Wednesday, 14 October 2020

Money, Money, Money

Note: Heavy references to Beat Your Genes podcast content ahead, to show how much I KNOW, likely incorrectly done, but then, you haven’t heard them.

I have been thinking about it a lot for the past few months. Mostly to re-confirm the amount that would be enough to live a productive life after “retiring” from conventional job at 45, so I don’t have to work in an unhappy-making environment (evening calls, so many conversations across so many cultures and time zones, even more money to eat the richest foods, doing corporate speak, all piled up on an addictive, pleasure-trap-seeking, moderately open, introverted personality who otherwise enjoys early-to-bed-early-to-rise; most interesting work would lose out in the cost-benefit analysis after a certain threshold of money). Of course, it has been a month since I left and I still do a reassurance check, now to confirm not just how much I have but also so I don’t save excessively for old age. This balancing act, in addition to all the decisions I have had to take (Sell those shares? Which bank has the best term deposit interest rate? Formula for leave encashment? Ooo, I got more than anticipated in the final settlement!), and anything that needs a change requiring paperwork, has filled my short-term memory space. Oh, not to mention thinking about Man’s insistence to stick it for another two years with the promise that I would never need to do these calculations. All very tiresome and exhausting, but admittedly rewarding, like literally.

A friend commented today I have been talking about property and money a lot. The implication was more about whether I was becoming like everyone else who thinks about keeping up with the Joneses, more “normal”, more “boring”. I was taken aback and bristled a little. But then, my exceptionally disagreeable and moderately emotionally stable brain reminded me we have spoken thrice in the last month after perhaps not speaking since Covid-19 was breaking news.
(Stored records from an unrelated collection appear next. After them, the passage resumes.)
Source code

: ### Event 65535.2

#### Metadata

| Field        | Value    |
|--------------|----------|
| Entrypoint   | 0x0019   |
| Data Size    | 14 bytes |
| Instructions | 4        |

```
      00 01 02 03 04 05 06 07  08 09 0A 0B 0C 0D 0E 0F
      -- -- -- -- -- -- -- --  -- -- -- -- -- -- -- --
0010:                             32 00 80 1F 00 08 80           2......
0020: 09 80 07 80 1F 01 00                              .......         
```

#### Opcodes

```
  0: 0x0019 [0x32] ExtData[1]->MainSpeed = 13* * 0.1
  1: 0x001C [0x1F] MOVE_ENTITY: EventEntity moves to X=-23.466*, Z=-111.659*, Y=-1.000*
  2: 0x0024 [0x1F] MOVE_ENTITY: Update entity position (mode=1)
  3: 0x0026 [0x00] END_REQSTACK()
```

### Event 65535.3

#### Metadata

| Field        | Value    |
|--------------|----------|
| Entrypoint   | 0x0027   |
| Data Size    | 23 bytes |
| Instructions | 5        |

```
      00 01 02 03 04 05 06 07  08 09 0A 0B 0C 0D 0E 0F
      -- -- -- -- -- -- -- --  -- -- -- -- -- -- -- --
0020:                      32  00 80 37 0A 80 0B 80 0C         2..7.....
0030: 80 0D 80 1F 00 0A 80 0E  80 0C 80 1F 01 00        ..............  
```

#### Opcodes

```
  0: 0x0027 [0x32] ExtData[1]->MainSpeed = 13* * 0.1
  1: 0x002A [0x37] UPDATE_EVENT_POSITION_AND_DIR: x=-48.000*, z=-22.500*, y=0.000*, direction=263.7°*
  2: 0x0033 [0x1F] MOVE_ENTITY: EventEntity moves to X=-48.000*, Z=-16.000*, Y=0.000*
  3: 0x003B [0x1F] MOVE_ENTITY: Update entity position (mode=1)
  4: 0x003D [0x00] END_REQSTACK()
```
So yes, money has been top of the mind, though for exactly the opposite of said “normal”. I am not so much keeping up with the Joneses, as I am running away from them. Can I please learn to signal that better so I retain my friends?

Of course, the monthly pay check (drug) withdrawal symptom is real. Yes, I had taken the plunge 12 years ago with a lot less, but I am a lot older now. Which means I have had to think worst-case scenarios - adverse health of parents and me, needing to set up a household if Man and I break up (for the umpteenth time, so not exactly being a scaremonger there!) Perhaps even courage is a lot less now that it would be difficult to find my way back into a conventional job I got used to; becoming the best barista at Starbucks would not be terrible (I actually researched it recently, imagining myself at a Blue Bottle equivalent and winning awards) but I had rather not find out how it feels to earn minimum wages for an idiot supervisor who plays petty politics in a windowless workspace that will remind me customer is always right even when they don’t tip. And of course, people around me seem to be talking about it too - property inheritance, wills, property maintenance, moving to Spain under Golden Visa, which is actually interesting (law and behaviours and relationships - what’s not to love!)

So, I need a break here. May I remind people don’t change, not really, even if tempering happens when circumstance change. For example, I may be talking about it more (think less about sharing what’s on my mind?), but I have still done the same thing. Actions, not words.

Of note is how I have felt on two occasions recently the expectation to adhere to notions other people have of me and a need to meet them. When I was leaving, at work everyone wanted to hear excitement from me, in so many different conversations over months. And I had to show at all times more than I normally feel on any given matter (I mean, this is not even close to planning for the Trans-Siberian, is it?), so people didn’t think I was getting fired (I should have timed it better! Maybe I also thought I would get fired, though one has to work at that actually in a large organisation; working on non-scintillating things in a non-excitable manner is not enough), which alarmingly but understandably was important to me (value to the village, etc). It was a long four months. And now this. I must always have interesting conversations based on interesting things I am doing, else I am not the person who opened an art gallery and ran an ultra! Well, I am on it, but a shift at 33 took time - three years for the former, six years for the latter, so at 45, it cannot be shorter.

Also, current focus is on losing weight and getting fit (apparently everything in my left hip is out of sorts, even as my overall form has dramatically improved, according to the good folks at The Practice Room). And since two days back, on a beautiful Gray’s Anatomy: A Fascimile (reprint of 1st edition published in 1850s) to track all that. Femur is the longest, largest, heaviest bone for us and is slightly convex in the front and slightly concave at the back. That will have to work as a signal of my moderately higher than average intelligence, despite cognitive function declines that makes me want to spend less time in organising this rambling post than I would have done before.

And owning property holds zero interest to me for me. I will be shocked if my sub-conscience disagrees.